Nesse sentido, Dantas (2016, p. 48) enfatiza que, considerando a relação do pesquisador com o contexto da pesquisa, há uma “interação que envolve movimentos de idas e vindas; de aproximação e distanciamento, constituindo-se

como uma posição exotópica”. Compreendemos desse modo que, na situação de pesquisador, próximo ao objeto pesquisado,

[...] sempre verei e saberei algo que ele, da sua posição fora e diante de mim, não pode ver [...]. Esse excedente de visão ocorre porque nesse momento e nesse lugar, em que sou o único a estar situado em dado conjunto de circunstâncias, todos os outros estão fora de mim. (BAKHTIN, 2015, p. 21).

Isso significa também que, estando próximos do outro, nos distanciamos para vê-lo, assim também ocorre conosco na condição de pesquisador(a), que precisamos afastar-nos de nós mesmos, das nossas concepções construídas a priori sobre o objeto, para reconstruir a forma como o percebemos.

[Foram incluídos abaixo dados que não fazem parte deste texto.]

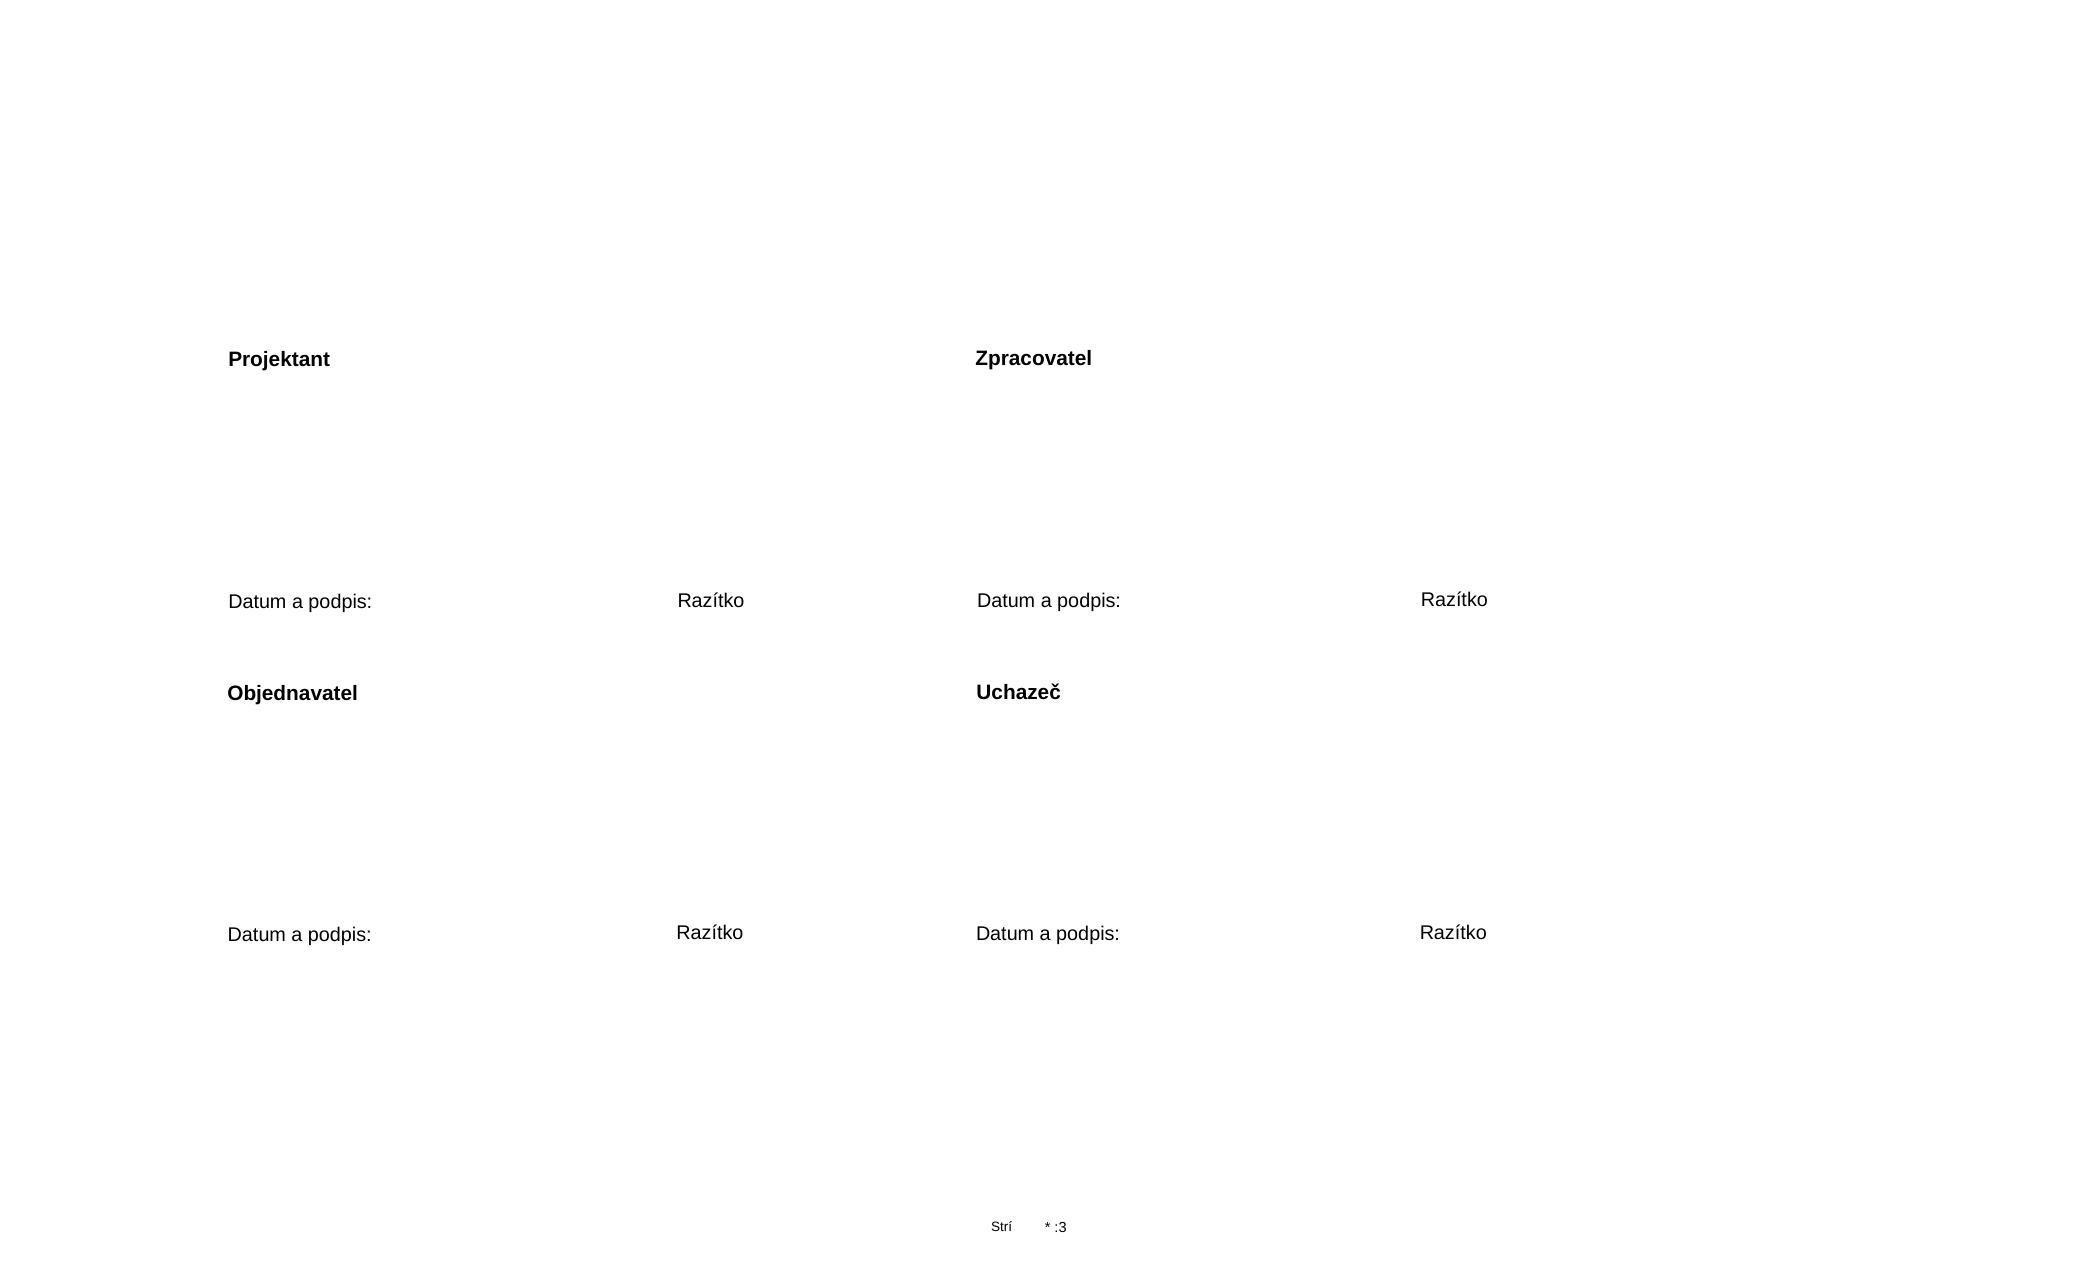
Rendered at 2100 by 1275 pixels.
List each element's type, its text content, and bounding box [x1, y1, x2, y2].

text Razítko [676, 922, 743, 944]
text Razítko [1419, 922, 1487, 944]
title Projektant [228, 348, 330, 372]
title * :3 [1044, 1219, 1067, 1236]
text Razítko [1421, 589, 1488, 611]
text Datum a podpis: [228, 591, 372, 613]
text Datum a podpis: [976, 923, 1120, 945]
text Datum a podpis: [227, 924, 372, 946]
text Datum a podpis: [977, 590, 1121, 612]
text Razítko [677, 590, 744, 612]
title Strí [991, 1220, 1012, 1235]
title Zpracovatel [975, 347, 1092, 370]
subtitle Uchazeč [976, 681, 1061, 704]
subtitle Objednavatel [227, 682, 358, 706]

Nesse contexto, a nossa relação como pesquisadora requereu o exercício da alteridade e responsividade, quando nos tornamos responsáveis por aquilo que vivenciamos e pelo discurso produzido pelos/para os outros, aspectos esses que resultam da nossa pesquisa, através da finalização do conhecimento elaborado. Conforme nos esclarece Bakhtin (2003 apud SOUZA; ALBUQUERQUE, 2012, p. 114),

[...] o lugar ocupado pelo pesquisador é marcado pela experiência singular, única e irrepetível do encontro do pesquisador e seu outro, na busca de produzir textos que revelem compreensões, ainda que provisórias, para dar sentido aos acontecimentos na vida.

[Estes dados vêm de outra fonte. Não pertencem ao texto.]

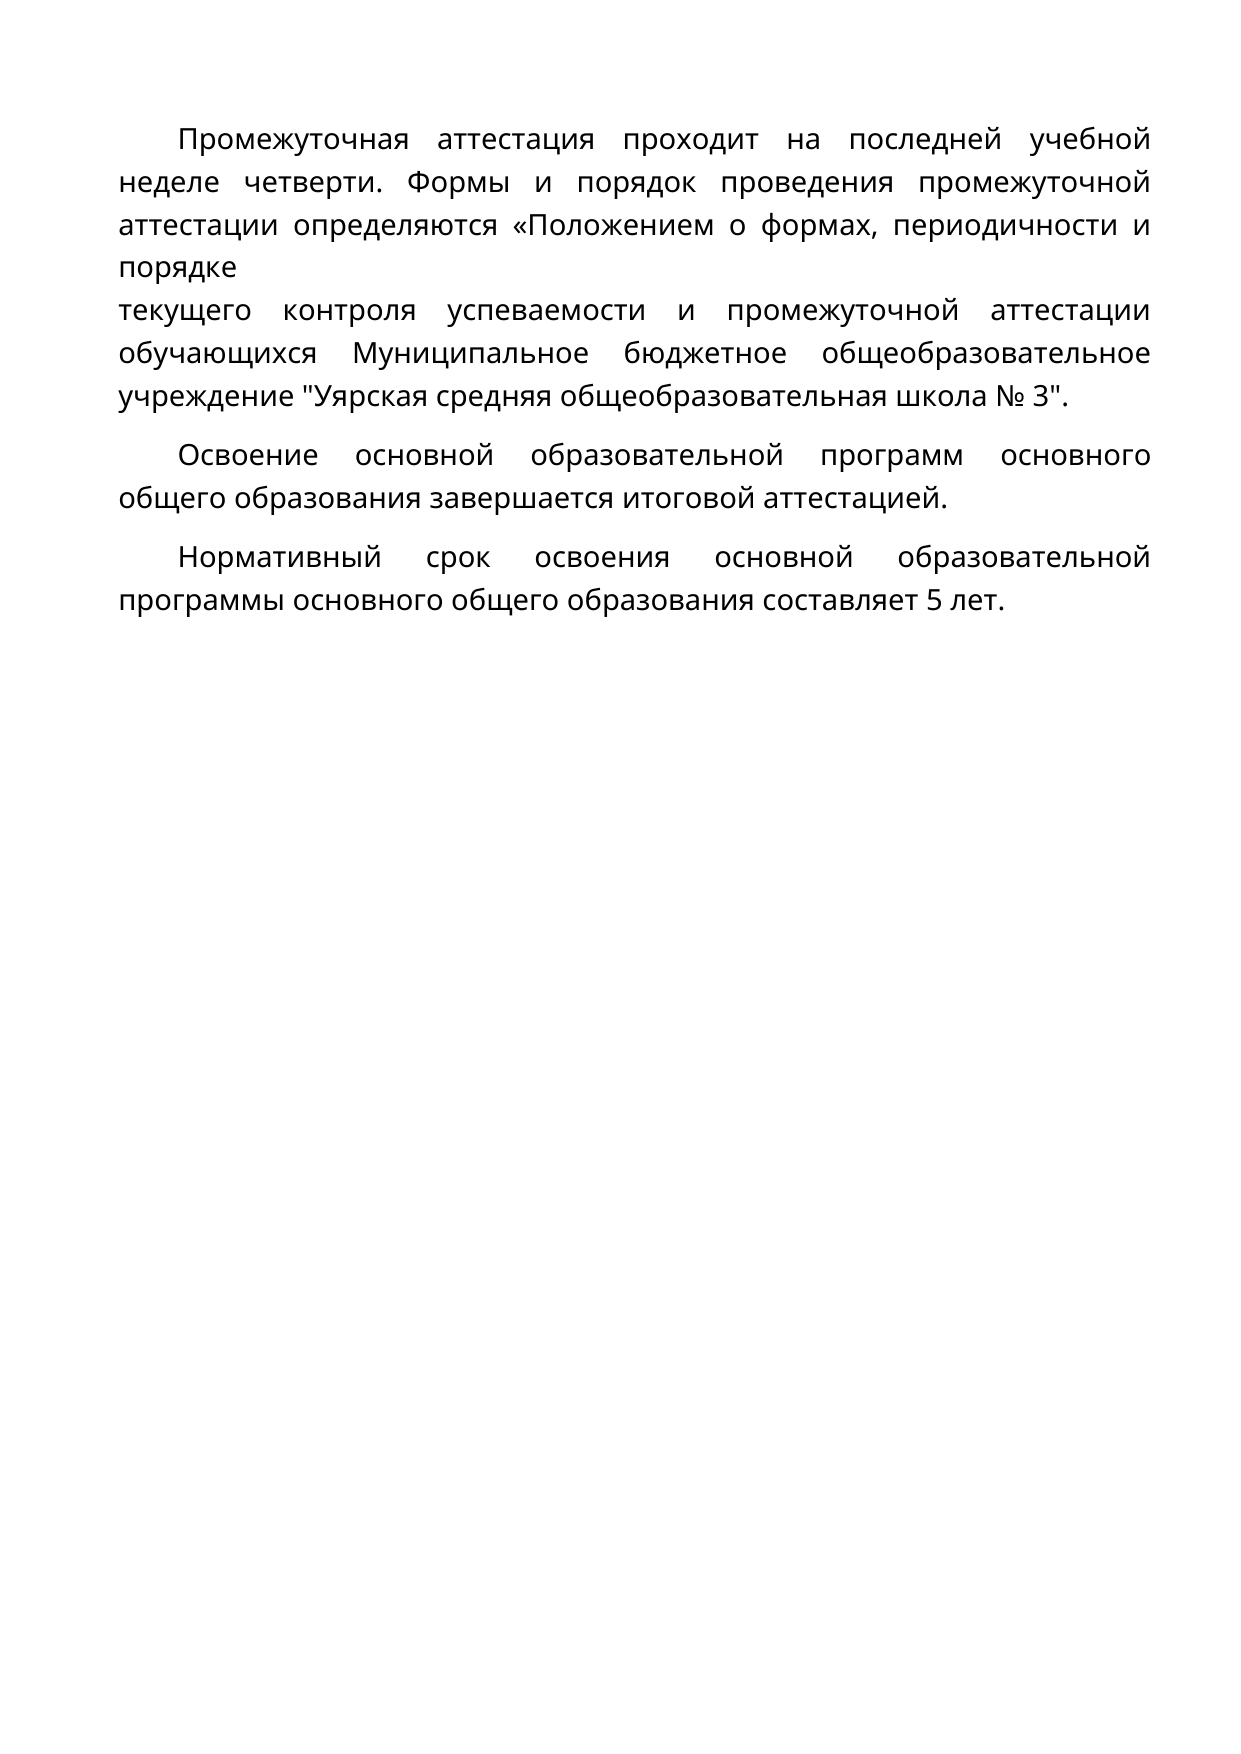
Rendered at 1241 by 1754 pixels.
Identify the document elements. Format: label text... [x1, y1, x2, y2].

text Промежуточная аттестация проходит на последней учебной неделе четверти. Формы и порядок проведения промежуточной аттестации определяются «Положением о формах, периодичности и порядке текущего контроля успеваемости и промежуточной аттестации обучающихся Муниципальное бюджетное общеобразовательное учреждение "Уярская средняя общеобразовательная школа № 3". [118, 118, 1152, 415]
text Нормативный срок освоения основной образовательной программы основного общего образования составляет 5 лет. [118, 537, 1152, 619]
text Освоение основной образовательной программ основного общего образования завершается итоговой аттестацией. [118, 434, 1152, 517]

Envolvida com os dizeres e aproximação com o objeto, necessitamos porém, preservar a dimensão da ética, materializada diante dos enunciados analisados e produzidos pelos sujeitos, contextualizados pelos discursos existentes e observados nas diversas situações da pesquisa, como ressalta Bakhtin (2010, apud OLIVEIRA, 2012) “a questão da ética não se coloca como normas morais, válidas por si mesmas, o que existe, é um sujeito ético com determinada consciência”.

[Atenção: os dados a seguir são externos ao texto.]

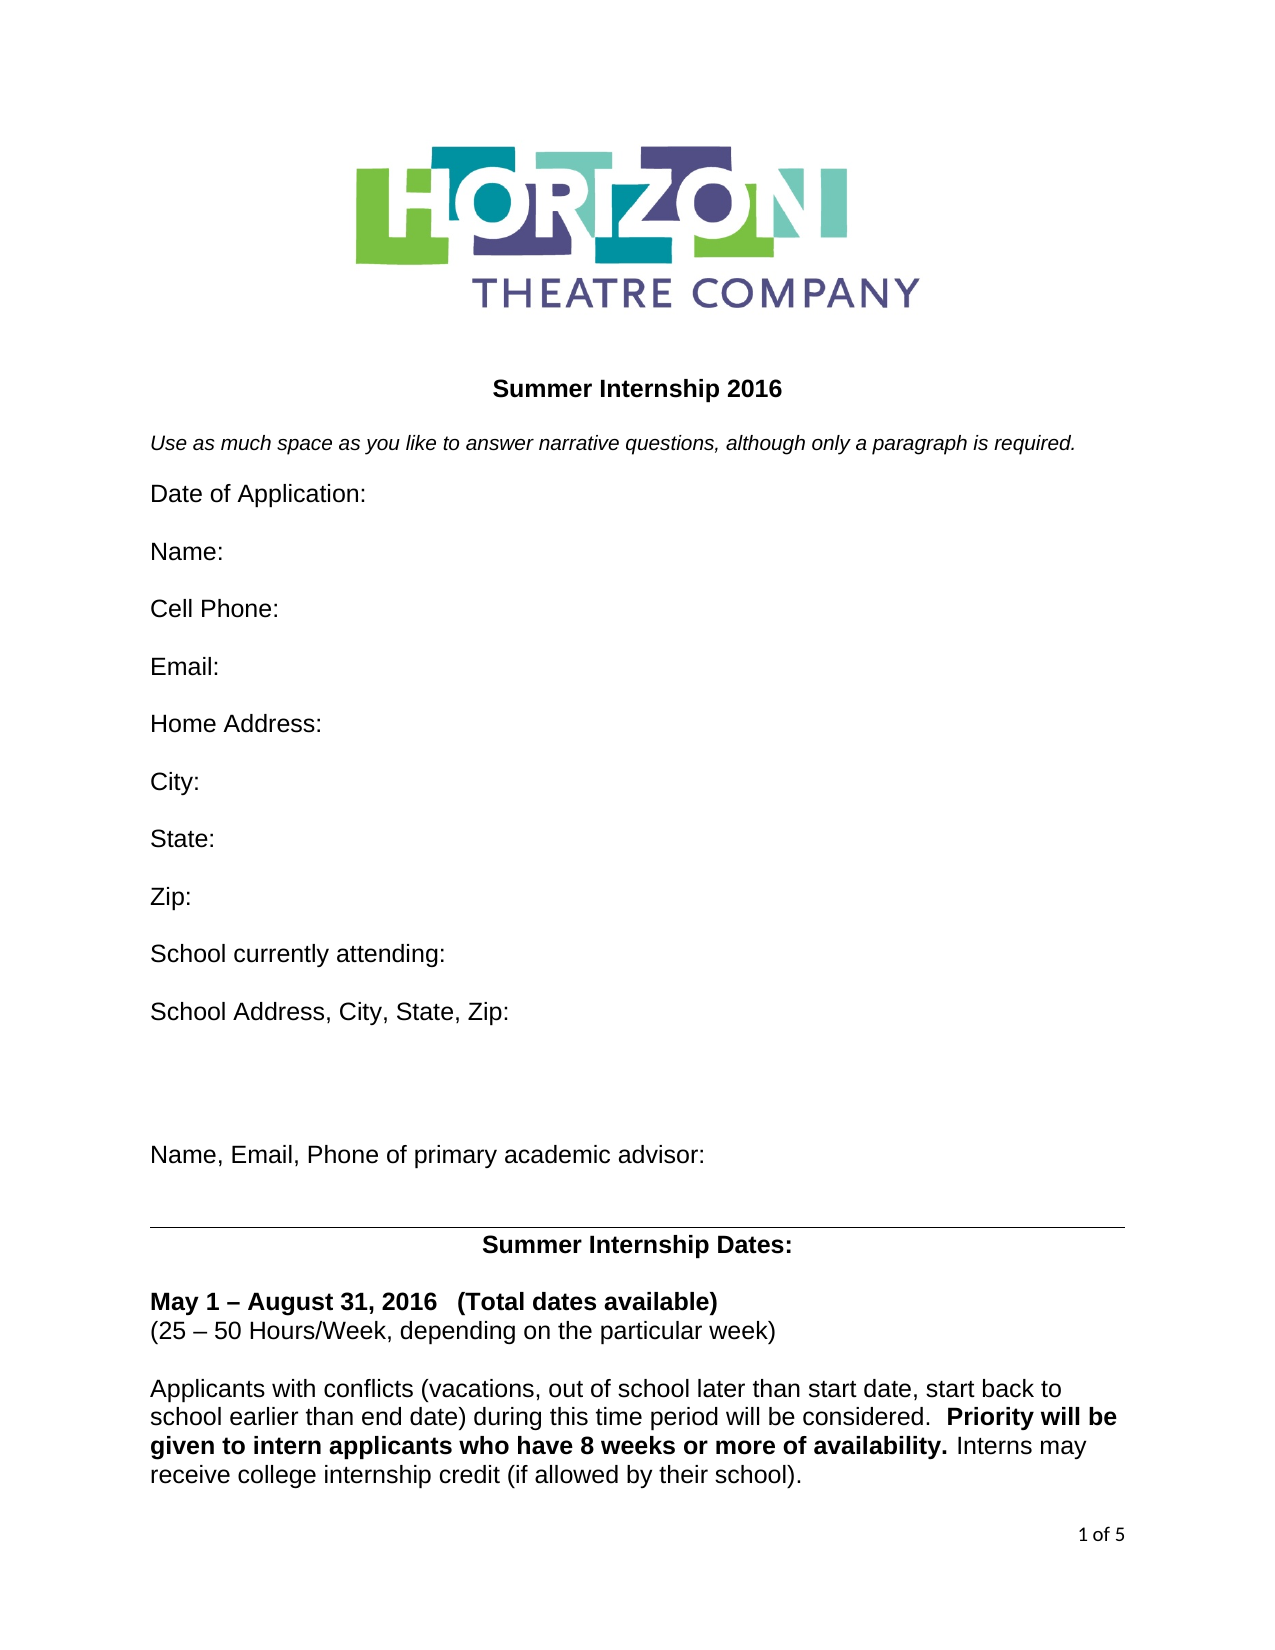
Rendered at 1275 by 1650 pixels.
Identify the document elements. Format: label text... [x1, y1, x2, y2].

text Date of Application: [150, 479, 1125, 508]
text (25 – 50 Hours/Week, depending on the particular week) [150, 1316, 1125, 1345]
picture [240, 135, 1035, 317]
text May 1 – August 31, 2016 (Total dates available) [150, 1287, 1125, 1316]
text Summer Internship Dates: [150, 1228, 1125, 1258]
text State: [150, 824, 1125, 853]
text Name: [150, 537, 1125, 565]
text Applicants with conflicts (vacations, out of school later than start date, start back to school earlier than end date) during this time period will be considered. Priority will be given to intern applicants who have 8 weeks or more of availability. Interns may receive college internship credit (if allowed by their school). [150, 1373, 1125, 1488]
text City: [150, 767, 1125, 795]
text Cell Phone: [150, 594, 1125, 623]
text Name, Email, Phone of primary academic advisor: [150, 1140, 1125, 1169]
text School Address, City, State, Zip: [150, 997, 1125, 1025]
text School currently attending: [150, 939, 1125, 968]
text Zip: [150, 882, 1125, 910]
subtitle Summer Internship 2016 [150, 374, 1125, 402]
text Home Address: [150, 709, 1125, 738]
text Use as much space as you like to answer narrative questions, although only a paragraph is required. [150, 431, 1125, 455]
text Email: [150, 652, 1125, 680]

Considerando essas proposições, também nos referenciamos, em nossos procedimentos metodológicos, na síntese construída por Freitas (2002) a partir da consideração das proposições de Vygotsky e Bakhtin para a pesquisa, relacionando- os com os princípios da abordagem qualitativa e de orientação sócio histórica. Para a autora, é preciso considerar a seguinte ponderação:

A fonte de dados é o texto (contexto) no qual o acontecimento emerge [...]. As questões formuladas para a pesquisa não são estabelecidas a partir da operacionalização de variáveis, mas se orientam para a compreensão dos fenômenos em toda a sua complexidade e em seu acontecimento histórico [...]. A ênfase da atividade do pesquisador situa-se no processo de transformação e mudança em que se desenrolam os fenômenos humanos, procurando reconstruir a história de sua origem e de seu desenvolvimento. O pesquisador é um dos principais instrumentos da pesquisa porque, sendo parte integrante da investigação, sua compreensão se constrói a partir do lugar sócio-histórico no qual se situa e depende das relações intersubjetivas que estabelece com os sujeitos com quem pesquisa. O critério que se busca numa pesquisa não é a precisão do conhecimento, mas a profundidade da penetração [...]. (FREITAS, 2003, p. 27)

Tomando esse conjunto de orientações como aporte, construímos nosso percurso metodológico – os procedimentos adotados, os passos de construção e a análise de dados.